Dr Allsopp's statement could not bear scrutiny for the following reasons:
(A) (i) At least half or more of the people of Guyana were fully acquainted with Bhojpuri Hindi since it was a spoken language which was heard all the time throughout the countryside in all Indian places of worship. (ii) There were also regular radio programmes in this language from the 1930's when radio first come to Guyana. (iii) when the franchise was extended in the 1940's, official writings in this language instructing voters were widely carried (iv) most Indian films from the late 1930's had a good deal of Bhojpuri Hindi in them and many of the religious ones were in pure Bhojpuri Hindi. (v) Whenever there were sugar estates strikes/riots, the police always carried big banners written in this language. (vi) In Suriname where the linguistic and racial positions are similar in many ways to Guyana, Bhojpuri Hindi (known as Sranami Hindi) is one of that country's national languages.
Accordingly, it is very inaccurate for Dr Allsopp to say that in 1960 Bhojpuri Hindi was a language the nation scarcely took any notice of when indeed it was so integral a part of the nation both socially, culturally and historically. Or could it be that Dr Allsopp's concept of the nation excludes those half or more of the Guyanese who have contact with Bhojpuri Hindi?
(B) Further, Dr Allsopp makes a serious error when he boldly says that "apan jaat" means "our kind." The word "apan" or "apna" in Hindi means "your" not "our." The common usage meaning "our" is "Hamar" or "Hamara" deriving from "Ham" (we).

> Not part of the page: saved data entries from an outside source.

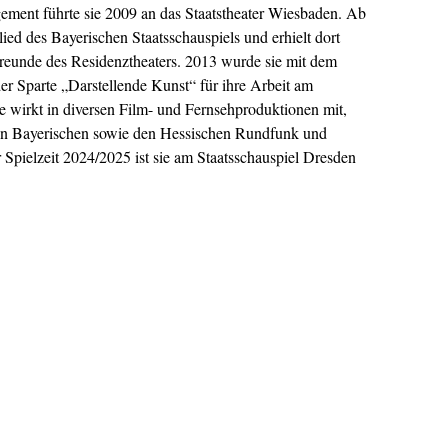
agement führte sie 2009 an das Staatstheater Wiesbaden. Ab
ied des Bayerischen Staatsschauspiels und erhielt dort
Freunde des Residenztheaters. 2013 wurde sie mit dem
er Sparte „Darstellende Kunst“ für ihre Arbeit am
e wirkt in diversen Film- und Fernsehproduktionen mit,
 den Bayerischen sowie den Hessischen Rundfunk und
 Spielzeit 2024/2025 ist sie am Staatsschauspiel Dresden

(C) Predating "apan jaat" by over 10 years was the slogan "Black fuh Black" which was widely used in the Critchlow/Stafford legislative election of the 1940's. Reference to the widespread use of the slogan could be found in the court records of the election petition case which followed that election. Perhaps Dr Allsopp was not aware of this slogan which challenge national unity with the notion of racial loyalty more than a decade before apan jaat.